* [Your objective]:
Look for the word "textbf" in the records, and copy each line where it appears.

* [Provided records]:
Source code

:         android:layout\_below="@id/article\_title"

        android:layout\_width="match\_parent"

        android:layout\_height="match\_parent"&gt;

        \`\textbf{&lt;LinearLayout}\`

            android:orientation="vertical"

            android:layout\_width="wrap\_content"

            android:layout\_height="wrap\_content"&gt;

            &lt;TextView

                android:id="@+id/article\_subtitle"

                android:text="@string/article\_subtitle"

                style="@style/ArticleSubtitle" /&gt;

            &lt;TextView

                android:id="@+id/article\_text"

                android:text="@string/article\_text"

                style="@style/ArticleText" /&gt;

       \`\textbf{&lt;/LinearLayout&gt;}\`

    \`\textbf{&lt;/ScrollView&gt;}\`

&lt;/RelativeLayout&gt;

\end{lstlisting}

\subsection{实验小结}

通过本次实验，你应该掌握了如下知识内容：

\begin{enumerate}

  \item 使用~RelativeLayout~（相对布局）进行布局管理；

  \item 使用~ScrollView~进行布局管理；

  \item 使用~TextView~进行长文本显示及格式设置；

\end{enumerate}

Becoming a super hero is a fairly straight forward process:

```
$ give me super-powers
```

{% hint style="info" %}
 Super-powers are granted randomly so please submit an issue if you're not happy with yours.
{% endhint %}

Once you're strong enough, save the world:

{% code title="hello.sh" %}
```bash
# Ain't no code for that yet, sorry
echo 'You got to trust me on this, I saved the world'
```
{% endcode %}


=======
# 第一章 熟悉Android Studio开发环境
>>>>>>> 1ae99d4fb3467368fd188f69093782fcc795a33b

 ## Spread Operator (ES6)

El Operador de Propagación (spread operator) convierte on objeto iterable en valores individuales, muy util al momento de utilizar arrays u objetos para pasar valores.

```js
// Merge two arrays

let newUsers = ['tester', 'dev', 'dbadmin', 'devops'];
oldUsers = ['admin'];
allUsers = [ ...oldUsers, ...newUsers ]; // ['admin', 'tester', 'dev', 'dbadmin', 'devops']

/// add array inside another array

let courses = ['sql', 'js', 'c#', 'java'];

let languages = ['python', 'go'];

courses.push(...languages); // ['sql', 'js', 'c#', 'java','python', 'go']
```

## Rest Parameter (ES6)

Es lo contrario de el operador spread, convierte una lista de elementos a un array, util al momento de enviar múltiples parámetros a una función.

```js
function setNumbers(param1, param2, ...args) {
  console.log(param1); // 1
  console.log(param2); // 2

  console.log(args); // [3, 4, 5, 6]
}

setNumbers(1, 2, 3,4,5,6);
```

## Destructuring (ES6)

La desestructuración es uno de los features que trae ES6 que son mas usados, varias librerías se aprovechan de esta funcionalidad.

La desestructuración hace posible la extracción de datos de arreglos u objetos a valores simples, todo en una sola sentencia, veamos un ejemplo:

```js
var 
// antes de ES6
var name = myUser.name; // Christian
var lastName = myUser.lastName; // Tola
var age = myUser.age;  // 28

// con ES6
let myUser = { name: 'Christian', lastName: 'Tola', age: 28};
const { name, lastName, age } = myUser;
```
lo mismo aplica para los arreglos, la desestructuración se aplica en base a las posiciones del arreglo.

* [Reply to the task]:
        \`\textbf{&lt;LinearLayout}\`
       \`\textbf{&lt;/LinearLayout&gt;}\`
    \`\textbf{&lt;/ScrollView&gt;}\`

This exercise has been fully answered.